Lewis (IRIX): Clients seeking to use QbD principles look for a CMO that is able to develop statistical designs and conduct statistical analyses of large bodies of data in a timely fashion. Many clients want a CMO that is amenable to a "man in the lab" during execution of designed experiments and a "man in the plant" during actual development and demonstration manufacturing runs.

Beil (SAFC): It is easy to judge the CDMO or CMO, what is more difficult is to judge yourself. Quite often the product is still in development during the transfer process. I have seen the conditions of in-process specifications set but not the analytical methodology. This can lead to misleading results and inaccurate controls.

QbD in today's marketplace

PharmTech: As a CDMO/CMO, have you observed more interest by pharmaceutical companies in QbD as part of a project?

McQuaid (Almac):There has been an increase in requests to consider QbD during development projects. For new clients, once we understand the target product profile and the manufacturing processes that may be used to manufacture the client's product, we can usually give examples of what an appropriate QbD approach may look like in terms of scope of work. Where we have a strategic relationship with a client, this process is simpler because there is already an understanding of what is expected.

Jordan (Catalent): QbD is becoming more prevalent in discussions as industry adoption accelerates.

Herring (DSM): We have observed a strong QbD interest from customers, particularly the technical groups, which are in early-stage development. With projects where we are getting into the value chain much later, there is not a significant interest in pursuing a QbD approach although there may be small pockets of QbD or PAT activity.

Lewis (IRIX): IRIX has experienced increased interest is using QbD principles to assess synthetic route selection, determination of critical process parameters, and critical quality attributes. Prospective risk assessments are now being requested earlier in the clinical development timeline rather just before registration and process validation of the API.

Beil (SAFC): We work with a wide range of companies on many scales of developed products, and we always prefer to partner with the companies that have some level of QbD in their program.

QbD at work

PharmTech: Do you have an example from your own work in which QbD came into play as part of an outsourcing project?

McQuaid (Almac): We have examples where clients have asked us to develop their 'to-be-marketed' formulations. It has been clear from the start of some projects that a QbD approach was desired, so formulation development, analytical development, and process scale-up were all conducted using risk assessment and DoE processes.

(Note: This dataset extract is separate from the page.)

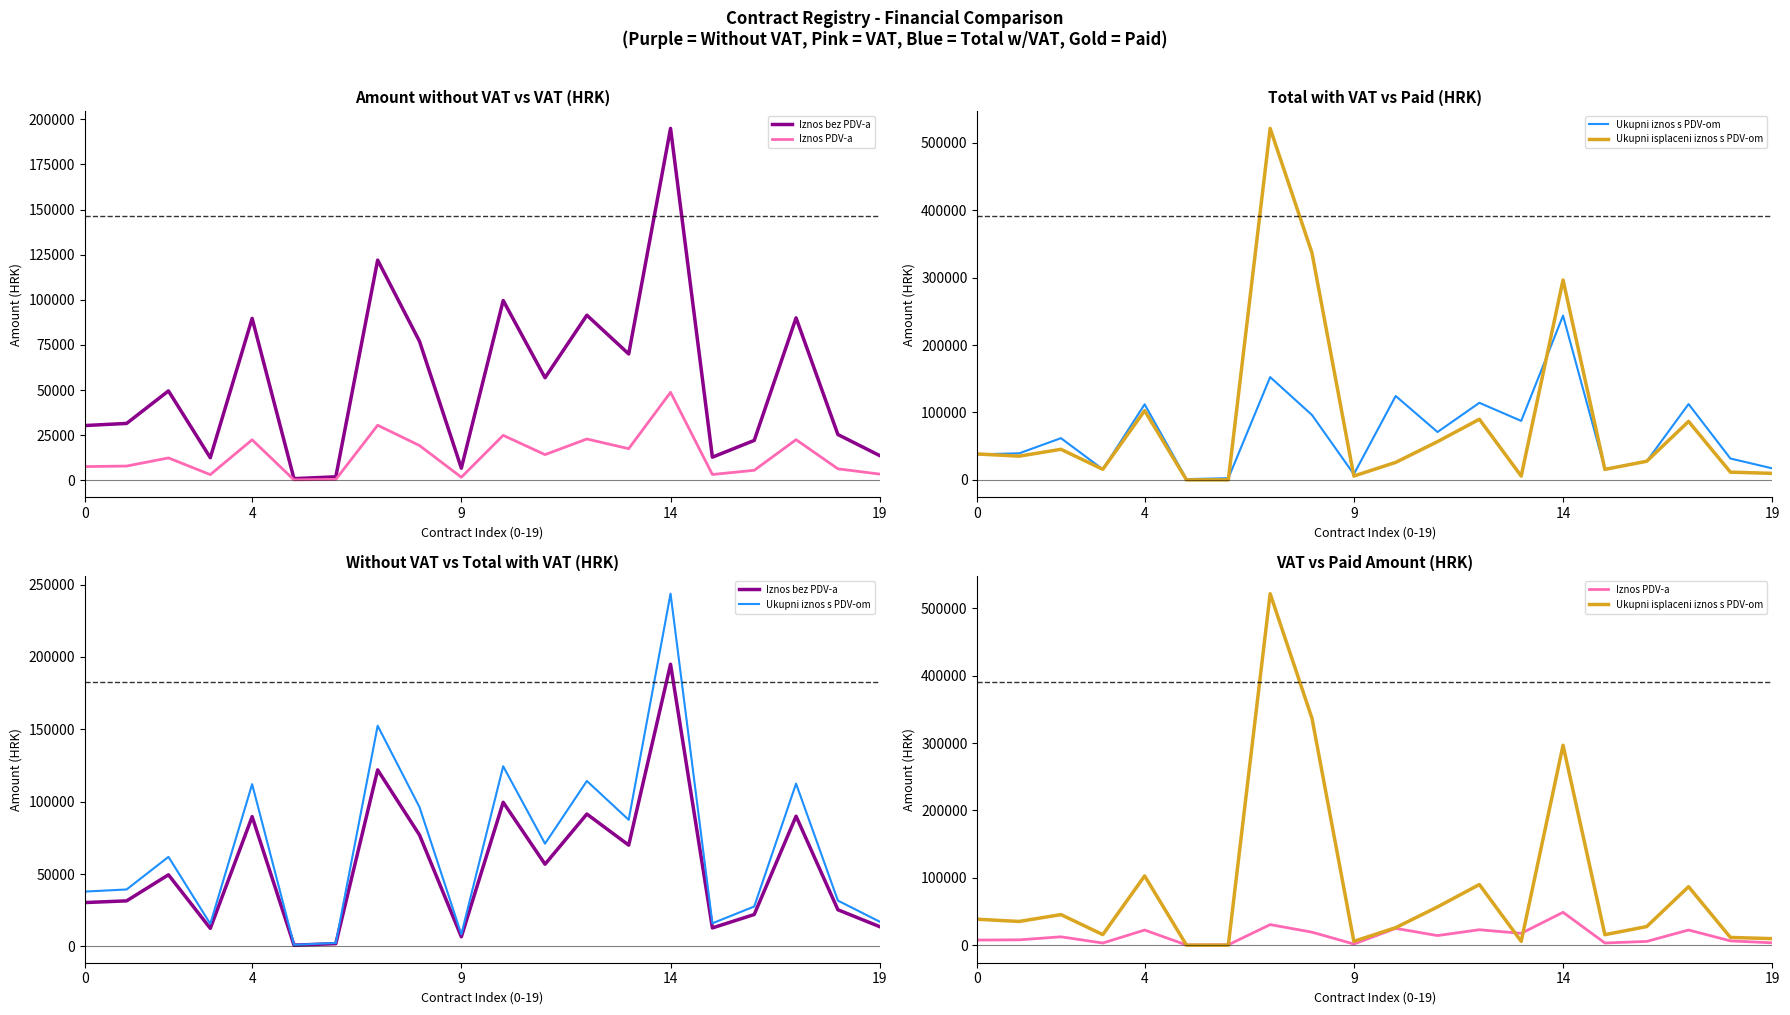

What is the approximate value of Ukupni iznos s PDV-om at 17?

112487.5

Herring (DSM): We are in the final phase (NDA submission) of a QbD project for a new customer in which we provided full formulation, finish dosage, and scale-up activities for a new molecule. The QbD activity was very successful for our customer. We collaborated to identify critical quality characteristics as well as critical process parameters, conducted multivariate analysis, and established in-process specifications to ensure robustness during manufacturing as well as all requirements for the NDA filing.

Lewis (IRIX): IRIX provided development and manufacturing services for a project using QbD principles to develop and assess risk for manufacturing of a Phase III development API. In preparation for a registration campaign, a two batch demonstration campaign was planned. Prior to the demonstration campaign, IRIX conducted a proven acceptable range (PAR) study for optimization of a hydrogenation step using a new catalyst identified through screening by the catalyst manufacturer. The PAR study compared the process performance of the new catalyst in reaction conditions designed to model the manufacturing process and equipment while using the previous catalyst as a control. IRIX also worked with the client to conduct studies using failure mode and effects analysis (FMEA) of each process step and to incorporate recommendations from those studies in the batch records for the demonstration campaign. A further set of FMEA studies will be conducted prior to the registration campaign using the data collected during the demonstration campaign as well as continued research and development laboratory studies into key areas of concern relative to process control and economics.